Having been born at the long-since demolished Goldwater home at 710 North Center Street (now Central Avenue) in Phoenix, Mr. Conservative’s birth was not memorialized in hospital records. In addition to the lack of hospital documentation, the Senator was not issued a birth certificate in 1909. Instead, he requested that the state issue formal documentation of his birth in 1942, or thirty-three years after the event, thereby greatly reducing the document’s value as a record of Goldwater’s birthdate. Significant Goldwater family events further complicate the mystery of the Senator’s true birthdate.

Baron and Josephine Goldwater, Barry’s parents, were married on January 1st, 1907, or two years prior to the birthdate claimed by Senator Goldwater. Joanne Goldwater, Barry’s first child, was born on January 1st, 1936 – twenty-seven years after Barry Goldwater’s supposed New Year’s Day arrival.

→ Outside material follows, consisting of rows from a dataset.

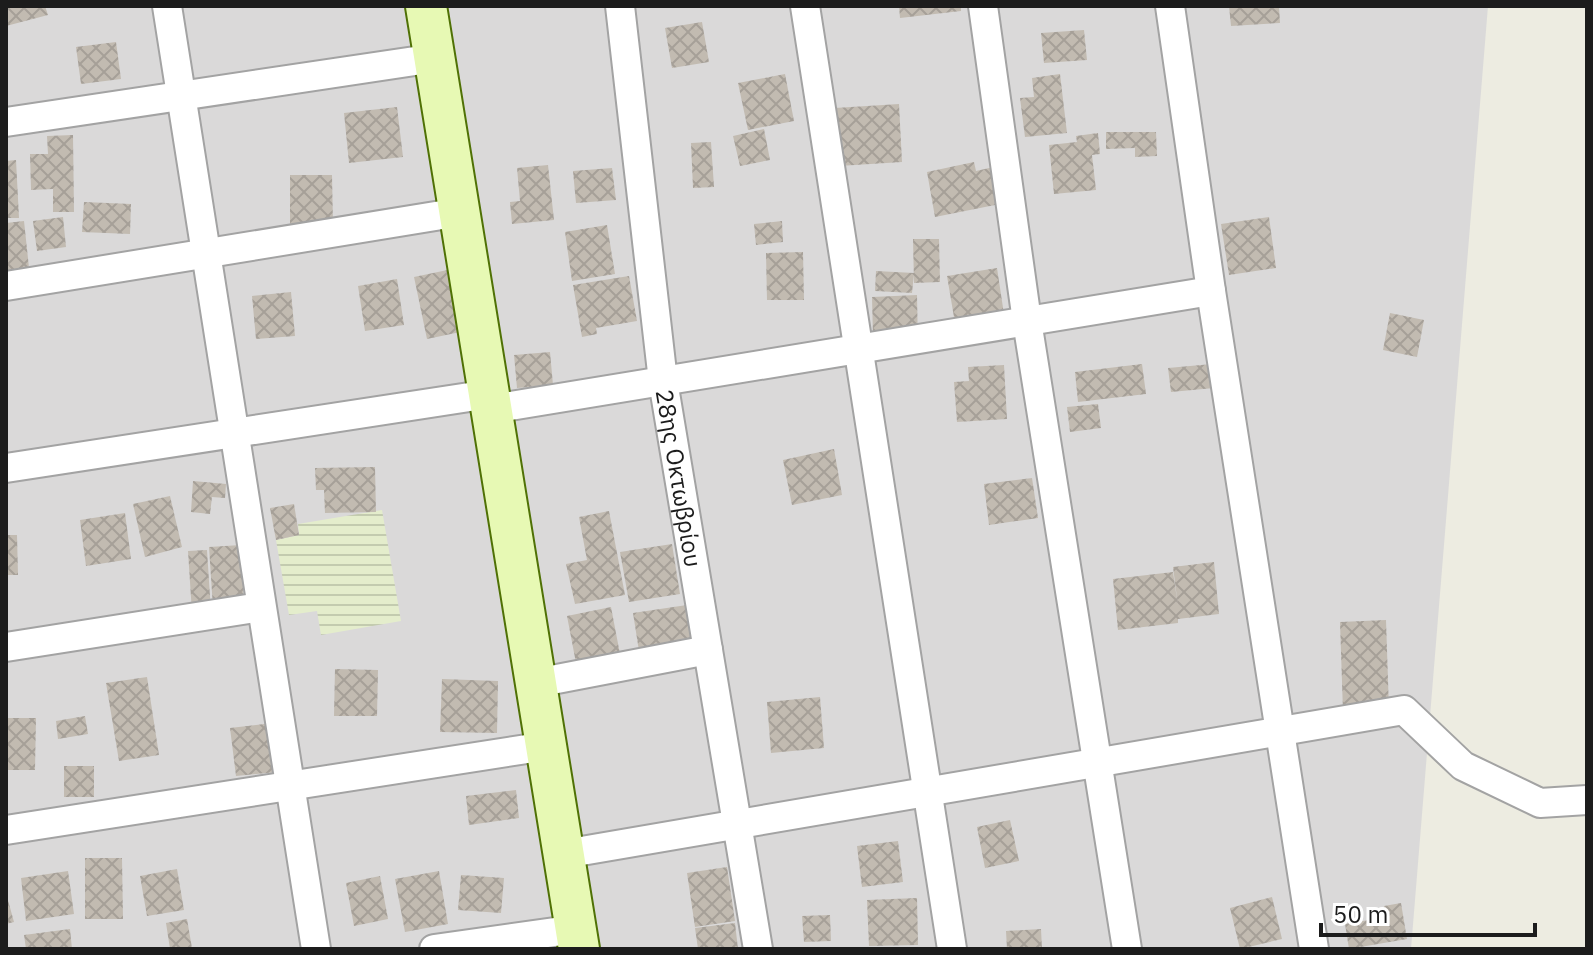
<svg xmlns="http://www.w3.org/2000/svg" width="1593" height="955" font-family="'IBM Plex Sans',sans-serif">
<defs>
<pattern id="farmland-rules" width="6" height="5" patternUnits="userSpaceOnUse" patternTransform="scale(2)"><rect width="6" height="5" fill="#e4edcc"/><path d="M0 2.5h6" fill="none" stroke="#c3cbaf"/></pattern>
<pattern id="building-cross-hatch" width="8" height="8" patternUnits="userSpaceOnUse" patternTransform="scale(2)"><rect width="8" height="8" fill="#c2bbb1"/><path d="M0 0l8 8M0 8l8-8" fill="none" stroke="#a6a098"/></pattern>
</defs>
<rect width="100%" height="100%" fill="#edece1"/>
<path fill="#dad9d9" d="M6 6H1488L1411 949H6Z"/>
<path fill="url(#farmland-rules)" d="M382 510 401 621 321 635 317 611 289 615 276 540 299 535 298 524Z"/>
<path fill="url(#building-cross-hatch)" d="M6 6H45L48 15 6 26Z
M899 6H961V11L900 18Z
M1229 6H1279L1280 23 1231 26Z
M702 22 709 62 672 68 665 28Z
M1084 30 1087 60 1044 63 1041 33Z
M116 42 121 79 81 84 76 47Z
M785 74 794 121 748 130 738 83Z
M1060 74 1067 133 1025 137 1020 98 1034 97 1032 78Z
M899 104 902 162 839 166 835 108Z
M397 107 403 157 349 163 344 113Z
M764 129 770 160 740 166 733 136Z
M1106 132H1156L1157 156 1135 157V148L1106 149Z
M1098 133 1100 154 1092 155 1096 190 1054 194 1049 145 1077 142 1076 136Z
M73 135 74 212H53V189L31 190 30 154H48L47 136Z
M711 142 714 187 693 188 691 143Z
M16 160 19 218H6V161Z
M974 162 976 171 998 166 1005 203 935 217 927 172Z
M548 165 554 220 512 224 510 202 520 201 517 168Z
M612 168 616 200 576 203 573 171Z
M290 175H332L333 224 290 225Z
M84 202 131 204 130 234 82 232Z
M63 217 66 247 37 251 33 221Z
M1269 217 1276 268 1229 275 1221 224Z
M24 221 30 277 8 279 6 223Z
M782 221 783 242 756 245 754 224Z
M607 225 615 274 572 281 565 232Z
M913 239H939L940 282 914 283Z
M803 252 804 300H767L766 253Z
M457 268 470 330 427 339 414 277Z
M997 268 1005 321 956 329 947 276Z
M876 271 914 273 912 293 875 291Z
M629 276 637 321 596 328 597 334 582 337 573 285Z
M397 279 404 325 365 331 358 286Z
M291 292 295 336 256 339 252 296Z
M917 295 918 347 873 338 872 297Z
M1390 313 1424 320 1417 357 1383 350Z
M550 352 553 385 517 388 514 355Z
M1142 364 1146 394 1078 402 1075 372Z
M1212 364 1214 388 1171 392 1168 368Z
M1004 365 1007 419 957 422 954 382 969 381 968 367Z
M1098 404 1101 428 1070 432 1067 407Z
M834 449 842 495 792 505 783 460Z
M375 467 376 512 325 513 324 490H316L315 468Z
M1032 478 1038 518 989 525 984 484Z
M193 481 226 484 225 498 212 497 210 514 191 512Z
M170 496 182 547 145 557 133 504Z
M294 504 299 535 276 540 270 508Z
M609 511 625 595 575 604 566 564 587 560 579 517Z
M125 513 131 559 86 566 80 520Z
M6 535H17L18 575H6Z
M672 544 680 594 629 602 620 552Z
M241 545 244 606 213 608 209 547Z
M207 550 211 612 192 613 188 551Z
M1214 562 1219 614 1178 619V623L1118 630 1113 579 1173 572 1178 606 1173 567Z
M687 605 692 643 639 651 633 613Z
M611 607 620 654 576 663 567 616Z
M1386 620 1389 710 1343 712 1340 622Z
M335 669 378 670 377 716H334Z
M147 677 159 755 119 761 106 683Z
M442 679 498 681 497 733 440 732Z
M820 697 824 748 771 753 767 702Z
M85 716 88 734 58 739 56 721Z
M8 718H36L35 770H8Z
M272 723 277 772 236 776 230 728Z
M64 766H94V797H64Z
M516 790 519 818 469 825 466 796Z
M1010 820 1019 861 985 868 977 827Z
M898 841 903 882 862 887 857 846Z
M85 858H122L123 919H85Z
M727 867 735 921 695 927 687 873Z
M177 869 184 910 147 916 140 876Z
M68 871 74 914 26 921 21 878Z
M439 871 448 924 405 932 395 879Z
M461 875 504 878 501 913 458 910Z
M380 876 388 919 354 926 346 883Z
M6 893 14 922 6 924Z
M1272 897 1282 939 1240 949 1230 908Z
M917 898 918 945 869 946 867 900Z
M1401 903 1407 939 1349 949 1345 924 1386 917 1384 906Z
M830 915 831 941 804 942 802 916Z
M187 919 192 948 170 949 166 923Z
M735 923 738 949H698L695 928Z
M70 929 72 949H26L24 935Z
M1041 929 1042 949H1007L1006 931Z"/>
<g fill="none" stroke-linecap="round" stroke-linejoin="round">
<defs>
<g id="street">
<path d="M167 6 316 949"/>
<path id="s1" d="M620 6 663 381 758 949"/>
<path d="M805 6 952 949"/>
<path d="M983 6 1027 321 1127 949"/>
<path d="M1170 6 1211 291 1314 949"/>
<path d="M6 122 435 58"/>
<path d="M6 286 460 212"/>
<path d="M492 409 1211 291"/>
<path d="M6 468 489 394"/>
<path d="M6 647 261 607"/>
<path d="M536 683 708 650"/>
<path d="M6 830 546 746"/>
<path d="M564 854 1404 710 1463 766 1540 803 1587 800"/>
<path d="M434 949 576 929"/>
</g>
<path id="secondary" d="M426 6 579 949"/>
</defs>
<use href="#street" stroke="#a3a3a3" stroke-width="32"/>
<use href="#secondary" stroke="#4f7105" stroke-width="44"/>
<use href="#street" stroke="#fff" stroke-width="28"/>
<use href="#secondary" stroke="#e7f9b4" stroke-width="40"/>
</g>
<g text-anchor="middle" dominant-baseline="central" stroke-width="7" stroke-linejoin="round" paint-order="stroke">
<g font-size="24" fill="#1c1c1c" stroke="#fff">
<text stroke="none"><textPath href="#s1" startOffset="476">28ης Οκτωβρίου</textPath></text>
</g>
</g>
<rect width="1593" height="955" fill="none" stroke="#1c1c1c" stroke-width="16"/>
<path d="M1321 923v12h214v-12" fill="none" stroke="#1c1c1c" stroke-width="4"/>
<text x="1333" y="923" font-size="24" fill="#1c1c1c" stroke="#ffffff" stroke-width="6" paint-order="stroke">50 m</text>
</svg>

Therefore, when Goldwater requested a birth certificate in 1942, a combination of family lore and New Year’s Day family milestones may have prompted the future statesman to give January 1st as his birthdate. By the time the state issued Goldwater a birth certificate, January 1st had already been listed as his date of birth on his Equitable Life Assurance Society policy, application for military pilot training, and his daughter’s birth record, all of which were submitted with his birth certificate application as proof of a January 1st, 1909 birthdate. Period newspaper coverage of the Goldwater family scion’s birth, however, indicates that Arizona’s favorite son was likely not born on the 1st of January, 1909.

The January 2nd, 1909 evening edition of the Arizona Gazette (later the Phoenix Gazette) reported, “the clerks of M. Goldwater & Bro. in Phoenix… have a new ‘boss’,” as of “3 o’clock this morning,” serving as evidence of a January 2nd birthdate. The January 3rd, 1909 Arizona Republican (later the Arizona Republic) included an article titled “The Eldest Son,” which stated, “Mr. and Mrs. Barry Goldwater yesterday welcomed to their fireside their eldest son and heir, a nine-pound boy, who promises to add luster to a family name already distinguished in the annals of Arizona,” thus bolstering the case for a January 2nd birthdate.

So, while we may never know for sure exactly when Senator Goldwater made his debut, the strongest evidence points to January 2nd, 1909 as his true birthdate, although most official sources still reflect a New Year’s Day birth. Either way, happy birthday, Senator!